▶ [AUFGABE 1]: Kopiere aus dem Textauszug über Wladimir Putin wortgetreu den Abschnitt, der bei „Sowohl die einen“ beginnt und bei „werde es versuchen.“ endet.

▶ [TEXTAUSZUG]:

Andere wiederum sind voller Wut und Hass auf den »Kreml-Tyrannen« und bezichtigen ihn der Zerstörung der jungen russischen Demokratie, auf deren Geschmack mein Land erstmalig Ende der 1980er-Jahre kam, als das scheinbar unerschütterliche Imperium von Lenin und Stalin buchstäblich im Handumdrehen zusammenbrach.

Sowohl die einen als auch die anderen sind im Unrecht – ob sie ihn nun vergöttern oder den Kreml-Herrscher hasserfüllt kritisieren. Keiner hat seinen Helden beziehungsweise Antihelden in erforderlicher Weise durchschaut. Ich werde es versuchen.

Dieses Buch wurde geschrieben, um auch die hartnäckigsten Mythen über Wladimir Putin zu widerlegen und ihn so zu zeigen, wie er ist, aus Staub und Erde, wenn auch nach vierzehn Jahren großer Macht von bester Qualität. Ich hoffe, Folgendes zeigen zu können:

  • Putin war nie als Auslandsspion tätig, wovon alle Welt ausgeht. Mehr noch, er kann nicht einmal dem System des KGB der UdSSR zugerechnet werden. In diesem System war er ein Außenseiter. Der KGB hätte den künftigen Präsidenten der Russischen Föderation Ende der 1980er-Jahre fast zugrunde gerichtet, als er seine sowjetische Karriere zum Entgleisen brachte. Die politische Biografie Putins beginnt mit Anatoli Sobtschak, dem ehemaligen Vorsitzenden des Leningrader Stadtsowjets der Volksdeputierten (1990 bis 1991) und Bürgermeister der Stadt Sankt Petersburg (1991 bis 1996) – als leidenschaftlicher Gegner des Sowjetsystems und erklärter Antagonist und Zerstörer der Geheimdienstmaschinerie.

▶ [AUFGABE 2]: Schreibe nur die folgenden Zeilen der Datensätze unverändert nieder: beginnend mit der ersten Zeile der Datensätze und endend mit der Zeile, die „53: (303, 90)“ enthält, beide Grenzen eingeschlossen.

▶ [DARGESTELLTE DATEN]:
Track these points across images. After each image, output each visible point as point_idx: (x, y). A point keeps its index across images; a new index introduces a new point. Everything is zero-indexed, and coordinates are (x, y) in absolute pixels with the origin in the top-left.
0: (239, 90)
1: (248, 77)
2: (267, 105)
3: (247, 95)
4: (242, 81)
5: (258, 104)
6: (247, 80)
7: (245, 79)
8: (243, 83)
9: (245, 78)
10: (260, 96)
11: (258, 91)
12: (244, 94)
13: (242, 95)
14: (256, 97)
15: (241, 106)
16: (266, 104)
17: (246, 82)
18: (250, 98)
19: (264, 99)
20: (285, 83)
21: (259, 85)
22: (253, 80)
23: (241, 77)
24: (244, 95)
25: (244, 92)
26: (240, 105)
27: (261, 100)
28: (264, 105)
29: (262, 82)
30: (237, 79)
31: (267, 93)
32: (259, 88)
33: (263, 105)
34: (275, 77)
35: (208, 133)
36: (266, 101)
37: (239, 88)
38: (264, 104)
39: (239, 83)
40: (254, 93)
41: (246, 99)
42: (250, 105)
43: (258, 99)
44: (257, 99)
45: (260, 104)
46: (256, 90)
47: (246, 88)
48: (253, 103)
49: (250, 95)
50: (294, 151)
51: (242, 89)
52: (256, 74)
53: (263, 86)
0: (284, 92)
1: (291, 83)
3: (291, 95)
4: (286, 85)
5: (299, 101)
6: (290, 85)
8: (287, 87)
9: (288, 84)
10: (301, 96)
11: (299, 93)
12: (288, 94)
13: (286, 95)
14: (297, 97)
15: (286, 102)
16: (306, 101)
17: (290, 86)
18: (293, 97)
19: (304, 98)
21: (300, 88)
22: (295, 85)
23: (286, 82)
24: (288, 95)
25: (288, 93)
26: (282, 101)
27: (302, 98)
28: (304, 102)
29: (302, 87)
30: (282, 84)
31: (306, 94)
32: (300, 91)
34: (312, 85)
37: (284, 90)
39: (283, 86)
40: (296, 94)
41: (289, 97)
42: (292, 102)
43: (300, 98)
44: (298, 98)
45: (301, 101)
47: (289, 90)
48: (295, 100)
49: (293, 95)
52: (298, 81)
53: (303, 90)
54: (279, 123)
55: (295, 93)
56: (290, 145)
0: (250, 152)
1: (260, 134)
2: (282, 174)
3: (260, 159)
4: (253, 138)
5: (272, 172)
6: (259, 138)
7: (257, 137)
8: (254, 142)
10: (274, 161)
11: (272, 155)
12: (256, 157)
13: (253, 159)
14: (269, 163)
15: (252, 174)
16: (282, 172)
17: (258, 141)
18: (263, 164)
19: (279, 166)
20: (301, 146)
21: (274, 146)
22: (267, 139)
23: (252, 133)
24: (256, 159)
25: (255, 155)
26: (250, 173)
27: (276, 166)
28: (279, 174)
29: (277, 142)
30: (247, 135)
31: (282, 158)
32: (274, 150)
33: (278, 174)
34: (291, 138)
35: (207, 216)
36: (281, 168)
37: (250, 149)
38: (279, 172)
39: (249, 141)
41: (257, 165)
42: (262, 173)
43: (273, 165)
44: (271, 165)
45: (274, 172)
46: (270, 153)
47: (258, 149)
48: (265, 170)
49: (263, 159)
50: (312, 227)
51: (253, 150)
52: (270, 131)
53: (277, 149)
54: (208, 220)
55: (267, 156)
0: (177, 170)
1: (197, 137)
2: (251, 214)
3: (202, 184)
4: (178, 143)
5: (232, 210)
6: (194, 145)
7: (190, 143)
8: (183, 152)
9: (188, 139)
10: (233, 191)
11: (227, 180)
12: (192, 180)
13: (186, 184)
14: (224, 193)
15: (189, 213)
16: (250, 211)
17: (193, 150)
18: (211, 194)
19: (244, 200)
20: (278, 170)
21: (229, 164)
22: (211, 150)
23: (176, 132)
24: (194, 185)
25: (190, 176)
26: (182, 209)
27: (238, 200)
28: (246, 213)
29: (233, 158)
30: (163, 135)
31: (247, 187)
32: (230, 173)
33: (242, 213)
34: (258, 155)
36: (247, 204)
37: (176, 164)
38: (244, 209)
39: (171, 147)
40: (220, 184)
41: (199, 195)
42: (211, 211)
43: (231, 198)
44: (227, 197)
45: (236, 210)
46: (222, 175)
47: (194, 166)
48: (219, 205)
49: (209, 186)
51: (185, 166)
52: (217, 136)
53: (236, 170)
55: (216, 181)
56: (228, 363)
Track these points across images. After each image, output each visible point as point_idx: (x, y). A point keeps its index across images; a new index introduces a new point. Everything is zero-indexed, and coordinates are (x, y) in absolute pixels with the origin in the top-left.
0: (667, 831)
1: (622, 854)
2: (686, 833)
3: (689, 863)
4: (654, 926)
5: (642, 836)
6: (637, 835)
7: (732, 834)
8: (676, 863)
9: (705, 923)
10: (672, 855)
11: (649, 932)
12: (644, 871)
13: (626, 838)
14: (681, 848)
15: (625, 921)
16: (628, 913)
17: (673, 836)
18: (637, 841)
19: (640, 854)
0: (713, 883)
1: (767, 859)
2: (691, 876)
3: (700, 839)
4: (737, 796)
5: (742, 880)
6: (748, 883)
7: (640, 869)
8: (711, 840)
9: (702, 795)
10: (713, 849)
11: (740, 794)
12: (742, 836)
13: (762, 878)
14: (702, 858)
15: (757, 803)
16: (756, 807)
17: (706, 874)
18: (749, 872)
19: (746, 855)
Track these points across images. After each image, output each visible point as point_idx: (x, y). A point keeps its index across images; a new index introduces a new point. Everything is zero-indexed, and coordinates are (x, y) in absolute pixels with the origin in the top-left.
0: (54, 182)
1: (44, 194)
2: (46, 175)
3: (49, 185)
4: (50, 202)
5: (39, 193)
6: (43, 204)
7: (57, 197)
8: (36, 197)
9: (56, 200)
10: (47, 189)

▶ [SCHRIFTLICHE ANTWORT 1]:
Sowohl die einen als auch die anderen sind im Unrecht – ob sie ihn nun vergöttern oder den Kreml-Herrscher hasserfüllt kritisieren. Keiner hat seinen Helden beziehungsweise Antihelden in erforderlicher Weise durchschaut. Ich werde es versuchen.

▶ [SCHRIFTLICHE ANTWORT 2]:
Track these points across images. After each image, output each visible point as point_idx: (x, y). A point keeps its index across images; a new index introduces a new point. Everything is zero-indexed, and coordinates are (x, y) in absolute pixels with the origin in the top-left.
0: (239, 90)
1: (248, 77)
2: (267, 105)
3: (247, 95)
4: (242, 81)
5: (258, 104)
6: (247, 80)
7: (245, 79)
8: (243, 83)
9: (245, 78)
10: (260, 96)
11: (258, 91)
12: (244, 94)
13: (242, 95)
14: (256, 97)
15: (241, 106)
16: (266, 104)
17: (246, 82)
18: (250, 98)
19: (264, 99)
20: (285, 83)
21: (259, 85)
22: (253, 80)
23: (241, 77)
24: (244, 95)
25: (244, 92)
26: (240, 105)
27: (261, 100)
28: (264, 105)
29: (262, 82)
30: (237, 79)
31: (267, 93)
32: (259, 88)
33: (263, 105)
34: (275, 77)
35: (208, 133)
36: (266, 101)
37: (239, 88)
38: (264, 104)
39: (239, 83)
40: (254, 93)
41: (246, 99)
42: (250, 105)
43: (258, 99)
44: (257, 99)
45: (260, 104)
46: (256, 90)
47: (246, 88)
48: (253, 103)
49: (250, 95)
50: (294, 151)
51: (242, 89)
52: (256, 74)
53: (263, 86)
0: (284, 92)
1: (291, 83)
3: (291, 95)
4: (286, 85)
5: (299, 101)
6: (290, 85)
8: (287, 87)
9: (288, 84)
10: (301, 96)
11: (299, 93)
12: (288, 94)
13: (286, 95)
14: (297, 97)
15: (286, 102)
16: (306, 101)
17: (290, 86)
18: (293, 97)
19: (304, 98)
21: (300, 88)
22: (295, 85)
23: (286, 82)
24: (288, 95)
25: (288, 93)
26: (282, 101)
27: (302, 98)
28: (304, 102)
29: (302, 87)
30: (282, 84)
31: (306, 94)
32: (300, 91)
34: (312, 85)
37: (284, 90)
39: (283, 86)
40: (296, 94)
41: (289, 97)
42: (292, 102)
43: (300, 98)
44: (298, 98)
45: (301, 101)
47: (289, 90)
48: (295, 100)
49: (293, 95)
52: (298, 81)
53: (303, 90)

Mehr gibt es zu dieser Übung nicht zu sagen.